If I remember right, __static_initialization_and_destruction_0 call all
static constructors of priority 0. So it has really no active pragma
since it may change across translation unit.

We also have similar code in IPA where we collect constructors
across whole program.  Motivation was to get them inlined and obtain
better code locality.
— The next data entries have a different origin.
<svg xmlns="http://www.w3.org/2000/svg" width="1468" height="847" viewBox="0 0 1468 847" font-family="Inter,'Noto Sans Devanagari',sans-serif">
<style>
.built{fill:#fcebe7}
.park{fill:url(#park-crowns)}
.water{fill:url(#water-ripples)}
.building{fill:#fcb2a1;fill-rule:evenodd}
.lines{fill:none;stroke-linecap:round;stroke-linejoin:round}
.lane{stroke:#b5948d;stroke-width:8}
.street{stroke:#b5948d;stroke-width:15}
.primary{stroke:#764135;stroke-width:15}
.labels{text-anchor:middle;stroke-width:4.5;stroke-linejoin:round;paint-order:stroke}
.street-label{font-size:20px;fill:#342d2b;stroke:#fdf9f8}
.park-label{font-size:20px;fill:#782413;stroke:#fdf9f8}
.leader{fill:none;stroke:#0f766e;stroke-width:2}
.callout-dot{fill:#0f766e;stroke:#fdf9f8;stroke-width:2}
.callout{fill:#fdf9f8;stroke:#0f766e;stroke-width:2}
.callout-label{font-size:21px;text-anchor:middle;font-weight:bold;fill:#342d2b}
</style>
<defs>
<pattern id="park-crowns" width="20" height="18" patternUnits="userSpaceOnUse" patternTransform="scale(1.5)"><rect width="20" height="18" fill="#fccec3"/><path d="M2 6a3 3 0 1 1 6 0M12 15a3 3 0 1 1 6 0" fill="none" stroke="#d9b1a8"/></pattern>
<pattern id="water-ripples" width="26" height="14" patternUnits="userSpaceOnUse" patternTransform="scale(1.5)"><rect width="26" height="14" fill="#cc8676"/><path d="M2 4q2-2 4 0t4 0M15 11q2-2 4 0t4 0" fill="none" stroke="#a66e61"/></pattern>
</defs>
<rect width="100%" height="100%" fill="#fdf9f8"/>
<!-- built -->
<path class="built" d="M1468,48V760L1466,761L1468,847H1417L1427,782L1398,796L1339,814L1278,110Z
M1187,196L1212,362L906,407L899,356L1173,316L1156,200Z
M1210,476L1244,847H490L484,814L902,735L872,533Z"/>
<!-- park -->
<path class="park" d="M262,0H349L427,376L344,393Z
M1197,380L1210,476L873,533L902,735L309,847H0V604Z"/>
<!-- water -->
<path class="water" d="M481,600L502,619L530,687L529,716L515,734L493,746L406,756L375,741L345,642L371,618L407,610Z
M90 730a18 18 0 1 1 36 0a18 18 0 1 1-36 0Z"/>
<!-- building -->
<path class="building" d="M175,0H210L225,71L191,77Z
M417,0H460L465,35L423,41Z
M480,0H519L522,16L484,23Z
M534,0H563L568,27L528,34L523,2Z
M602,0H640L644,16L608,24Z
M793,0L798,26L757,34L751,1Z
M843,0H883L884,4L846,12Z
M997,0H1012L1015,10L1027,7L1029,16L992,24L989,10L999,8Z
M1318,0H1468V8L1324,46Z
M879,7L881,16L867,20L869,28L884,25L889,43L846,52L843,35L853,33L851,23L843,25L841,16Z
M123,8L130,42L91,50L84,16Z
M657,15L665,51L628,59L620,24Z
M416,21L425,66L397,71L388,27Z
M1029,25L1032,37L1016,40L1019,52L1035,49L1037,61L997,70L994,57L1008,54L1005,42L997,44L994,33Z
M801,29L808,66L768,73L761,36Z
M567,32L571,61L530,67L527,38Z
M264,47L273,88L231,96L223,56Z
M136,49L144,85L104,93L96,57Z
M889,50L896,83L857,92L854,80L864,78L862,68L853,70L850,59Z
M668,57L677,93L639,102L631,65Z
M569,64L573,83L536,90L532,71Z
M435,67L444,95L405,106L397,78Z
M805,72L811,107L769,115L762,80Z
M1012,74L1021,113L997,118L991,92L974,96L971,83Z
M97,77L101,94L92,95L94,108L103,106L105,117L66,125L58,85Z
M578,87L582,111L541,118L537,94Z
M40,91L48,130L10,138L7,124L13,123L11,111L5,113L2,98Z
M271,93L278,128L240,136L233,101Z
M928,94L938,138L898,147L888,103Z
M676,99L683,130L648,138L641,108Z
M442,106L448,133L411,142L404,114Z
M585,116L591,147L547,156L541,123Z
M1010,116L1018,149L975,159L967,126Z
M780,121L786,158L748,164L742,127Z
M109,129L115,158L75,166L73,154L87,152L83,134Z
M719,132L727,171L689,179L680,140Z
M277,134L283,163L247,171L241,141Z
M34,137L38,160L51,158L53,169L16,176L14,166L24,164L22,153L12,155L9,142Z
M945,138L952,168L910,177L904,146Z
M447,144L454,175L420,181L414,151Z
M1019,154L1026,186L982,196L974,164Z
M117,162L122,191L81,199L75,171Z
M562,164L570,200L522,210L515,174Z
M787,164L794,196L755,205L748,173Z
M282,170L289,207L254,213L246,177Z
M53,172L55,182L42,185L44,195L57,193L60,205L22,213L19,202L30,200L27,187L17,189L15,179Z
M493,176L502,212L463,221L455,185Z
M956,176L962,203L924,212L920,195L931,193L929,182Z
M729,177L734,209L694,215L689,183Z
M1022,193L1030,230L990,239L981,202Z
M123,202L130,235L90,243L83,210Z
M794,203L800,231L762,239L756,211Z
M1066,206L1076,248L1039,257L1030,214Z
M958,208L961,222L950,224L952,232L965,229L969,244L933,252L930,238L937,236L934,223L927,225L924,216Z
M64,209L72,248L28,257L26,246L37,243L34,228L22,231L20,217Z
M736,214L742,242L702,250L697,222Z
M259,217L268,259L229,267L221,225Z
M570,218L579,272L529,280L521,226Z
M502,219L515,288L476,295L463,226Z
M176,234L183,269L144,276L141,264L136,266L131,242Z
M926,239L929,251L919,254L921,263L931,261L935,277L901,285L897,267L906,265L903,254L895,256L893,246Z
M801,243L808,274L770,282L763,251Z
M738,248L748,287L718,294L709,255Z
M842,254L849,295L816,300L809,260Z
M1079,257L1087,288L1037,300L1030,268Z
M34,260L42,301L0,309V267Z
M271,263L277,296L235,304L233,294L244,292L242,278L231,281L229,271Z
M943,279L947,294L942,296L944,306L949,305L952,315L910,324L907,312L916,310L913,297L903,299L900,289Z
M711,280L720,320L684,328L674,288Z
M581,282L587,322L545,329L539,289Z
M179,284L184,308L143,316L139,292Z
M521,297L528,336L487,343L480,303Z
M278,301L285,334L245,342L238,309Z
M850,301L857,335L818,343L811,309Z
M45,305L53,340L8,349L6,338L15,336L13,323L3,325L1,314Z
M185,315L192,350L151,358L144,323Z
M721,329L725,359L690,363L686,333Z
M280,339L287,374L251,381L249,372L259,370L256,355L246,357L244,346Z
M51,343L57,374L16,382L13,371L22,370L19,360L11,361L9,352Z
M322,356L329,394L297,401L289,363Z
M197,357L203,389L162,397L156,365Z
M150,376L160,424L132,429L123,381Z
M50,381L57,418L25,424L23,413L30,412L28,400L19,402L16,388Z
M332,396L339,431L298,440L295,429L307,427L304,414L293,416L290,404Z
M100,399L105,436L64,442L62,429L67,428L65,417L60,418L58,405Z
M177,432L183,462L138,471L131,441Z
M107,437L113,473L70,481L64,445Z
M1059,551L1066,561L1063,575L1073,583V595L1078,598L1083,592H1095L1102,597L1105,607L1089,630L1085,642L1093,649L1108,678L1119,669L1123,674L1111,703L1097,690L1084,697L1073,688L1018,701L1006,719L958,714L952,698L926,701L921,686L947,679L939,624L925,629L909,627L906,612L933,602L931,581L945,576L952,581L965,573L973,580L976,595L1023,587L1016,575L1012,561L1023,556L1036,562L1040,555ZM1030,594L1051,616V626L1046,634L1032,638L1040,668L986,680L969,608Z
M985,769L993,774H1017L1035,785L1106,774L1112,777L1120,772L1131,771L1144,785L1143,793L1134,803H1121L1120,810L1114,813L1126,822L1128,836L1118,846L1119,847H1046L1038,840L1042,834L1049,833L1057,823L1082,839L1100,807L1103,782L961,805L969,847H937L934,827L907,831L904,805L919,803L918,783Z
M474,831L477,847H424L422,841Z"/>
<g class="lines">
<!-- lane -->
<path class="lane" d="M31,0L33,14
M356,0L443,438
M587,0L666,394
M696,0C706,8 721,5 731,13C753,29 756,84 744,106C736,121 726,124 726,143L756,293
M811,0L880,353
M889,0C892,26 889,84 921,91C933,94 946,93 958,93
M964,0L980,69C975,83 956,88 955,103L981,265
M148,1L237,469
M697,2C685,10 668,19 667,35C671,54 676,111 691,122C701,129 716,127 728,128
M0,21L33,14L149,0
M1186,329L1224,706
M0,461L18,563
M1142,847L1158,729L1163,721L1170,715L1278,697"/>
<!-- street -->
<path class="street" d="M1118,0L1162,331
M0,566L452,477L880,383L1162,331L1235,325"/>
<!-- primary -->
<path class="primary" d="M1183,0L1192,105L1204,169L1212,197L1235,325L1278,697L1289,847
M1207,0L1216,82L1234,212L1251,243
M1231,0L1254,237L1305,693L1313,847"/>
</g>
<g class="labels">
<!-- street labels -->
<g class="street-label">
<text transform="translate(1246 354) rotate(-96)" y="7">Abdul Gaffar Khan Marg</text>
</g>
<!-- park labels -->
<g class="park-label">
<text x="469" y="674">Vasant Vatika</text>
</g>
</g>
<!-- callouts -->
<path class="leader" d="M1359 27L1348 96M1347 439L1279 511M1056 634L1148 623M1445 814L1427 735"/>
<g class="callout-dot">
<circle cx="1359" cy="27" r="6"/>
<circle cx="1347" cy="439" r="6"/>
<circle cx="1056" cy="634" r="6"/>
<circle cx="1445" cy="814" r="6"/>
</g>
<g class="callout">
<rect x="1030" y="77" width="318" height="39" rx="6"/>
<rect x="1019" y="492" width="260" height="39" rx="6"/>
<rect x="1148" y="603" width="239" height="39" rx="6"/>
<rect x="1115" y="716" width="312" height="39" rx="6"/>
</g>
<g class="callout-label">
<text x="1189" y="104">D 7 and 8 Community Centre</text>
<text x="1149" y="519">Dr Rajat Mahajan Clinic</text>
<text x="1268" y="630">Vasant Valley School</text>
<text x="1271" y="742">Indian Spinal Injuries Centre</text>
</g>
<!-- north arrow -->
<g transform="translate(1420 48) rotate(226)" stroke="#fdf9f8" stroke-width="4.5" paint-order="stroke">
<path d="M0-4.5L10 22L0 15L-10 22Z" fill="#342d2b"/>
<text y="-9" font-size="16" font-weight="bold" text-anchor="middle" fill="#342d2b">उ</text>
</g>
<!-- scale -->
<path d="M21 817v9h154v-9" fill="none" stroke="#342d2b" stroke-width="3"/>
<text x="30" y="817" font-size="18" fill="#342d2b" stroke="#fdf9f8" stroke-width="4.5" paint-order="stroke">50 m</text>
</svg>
Back then Firefox had iostram constructor in every
object file and those ctors made whole text segment to be loaded on
demand during startup.

Probably correct solution would be to group construtor into groups by
compatible optimization/target pgramas in the inliner's definition.
A quick hack would be to generate wrapper calls which will "eat" the
always inline...
Comment 15 Jason Merrill 2024-03-14 20:34:16 UTC
Created attachment 57706 [details]
one approach

I tried just making implicit functions respect #pragma target, but that regresses pr105306 due to seeming internal confusion over whether -Ofast or #pragma optimize apply to the implicit ~C.  I haven't tracked that down yet.
Comment 16 Jason Merrill 2024-05-08 13:46:16 UTC
Patch posted: https://gcc.gnu.org/pipermail/gcc-patches/2024-May/650439.html
Comment 17 Jakub Jelinek 2024-05-21 09:14:58 UTC
GCC 13.3 is being released, retargeting bugs to GCC 13.4.
Comment 18 GCC Commits 2024-05-29 13:51:49 UTC
The trunk branch has been updated by Jason Merrill <jason@gcc.gnu.org>:

https://gcc.gnu.org/g:eff00046409a7289bfdc1861e68b532895f91c0e

commit r15-902-geff00046409a7289bfdc1861e68b532895f91c0e
Author: Jason Merrill <jason@redhat.com>
Date:   Wed Feb 14 17:18:17 2024 -0500

    c++: pragma target and static init [PR109753]
    
     #pragma target and optimize should also apply to implicitly-generated
     functions like static initialization functions and defaulted special member
     functions.
    
    The handle_optimize_attribute change is necessary to avoid regressing
    g++.dg/opt/pr105306.C; maybe_clone_body creates a cgraph_node for the ~B
    alias before handle_optimize_attribute, and the alias never goes through
    finalize_function, so we need to adjust semantic_interposition somewhere
    else.
    
            PR c++/109753
    
    gcc/c-family/ChangeLog:
    
            * c-attribs.cc (handle_optimize_attribute): Set
            cgraph_node::semantic_interposition.
    
    gcc/cp/ChangeLog:
    
            * decl.cc (start_preparsed_function): Call decl_attributes.
    
    gcc/testsuite/ChangeLog:
    
            * g++.dg/opt/always_inline1.C: New test.
Comment 19 Jason Merrill 2024-05-29 13:55:16 UTC
Fixed for 15 so far.
Comment 20 Andrew Pinski 2024-06-20 15:07:53 UTC
*** Bug 115556 has been marked as a duplicate of this bug. ***
Comment 21 Richard Biener 2024-07-18 10:29:52 UTC
PR115403 needs to be addressed before backporting?
Comment 22 GCC Commits 2024-07-25 23:55:27 UTC
The trunk branch has been updated by Jason Merrill <jason@gcc.gnu.org>:

https://gcc.gnu.org/g:e397f8524a7982004eb616217477434ce350e80f

commit r15-2332-ge397f8524a7982004eb616217477434ce350e80f
Author: Jason Merrill <jason@redhat.com>
Date:   Thu Jul 25 17:36:09 2024 -0400

    c++: #pragma target and deferred instantiation [PR115403]
    
    My patch for 109753 applies the current #pragma target/optimize to a
    function when we compile it, which was a problem for a template
    instantiation deferred until EOF, where different #pragmas are active.  So
    let's only do this for artificial functions.
    
            PR c++/115403
            PR c++/109753
    
    gcc/cp/ChangeLog:
    
            * decl.cc (start_preparsed_function): Only call decl_attributes for
            artificial functions.
    
    gcc/testsuite/ChangeLog:
    
            * g++.dg/ext/pragma-target1.C: New test.